Aviation regulators warned Southwest and the union on March 8 that their contentious contract talks and legal fight are putting the carrier’s safety at risk. The Federal Aviation Administration urged the two sides in a letter to work cooperatively on safety issues. Southwest flies the most passengers on domestic flights of any US carrier.
“The FAA cautions that a breakdown in the relationship between Southwest and AMFA raises concern about the ongoing effectiveness of the airline’s safety management system,” wrote Ali Bahrami, the agency’s associate administrator for aviation safety.
Southwest has been in contract talks with the union representing its 2,700 mechanics for six years. Union members rejected a tentative agreement in September. “As a standard practice, we have increased oversight at this time,” the FAA said in an emailed statement.
Southwest called the FAA letter a routine action during times of labor unrest. “We appreciate the FAA’s oversight and maintain our dedicated focus on assuring the highest level of compliance and safety at all times,” it said in a statement.
In the letter, the FAA said it wasn’t a party to the legal battle and wasn’t taking sides. The agency urged the company and its mechanics to “ensure that any judicial order that might result from the litigation does not constrain appropriate safety activities.”

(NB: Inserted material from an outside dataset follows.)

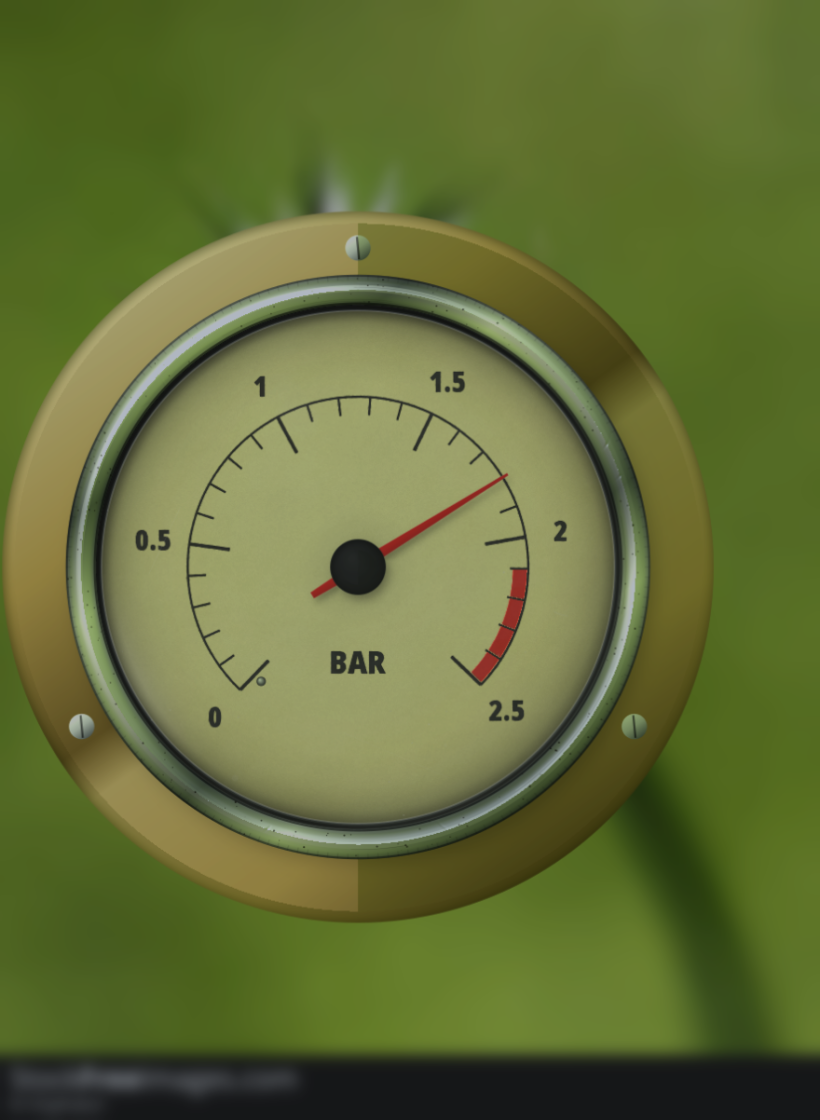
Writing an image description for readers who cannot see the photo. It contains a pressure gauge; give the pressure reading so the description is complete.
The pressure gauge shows 1.8 bar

Southwest asked a federal court in Dallas last week to order its mechanics and AMFA to stop reporting excessive maintenance issues that were grounding an unusually large number of aircraft and threatening “irreparable injury” to the airline.
The alleged job action began Feb. 12, shortly after the most recent contract talks, the company said in the suit. The following day, the number of aircraft pulled from flights for maintenance issues rose to 35 from 30, and eventually hit a high of 62 on Feb. 19, the suit said.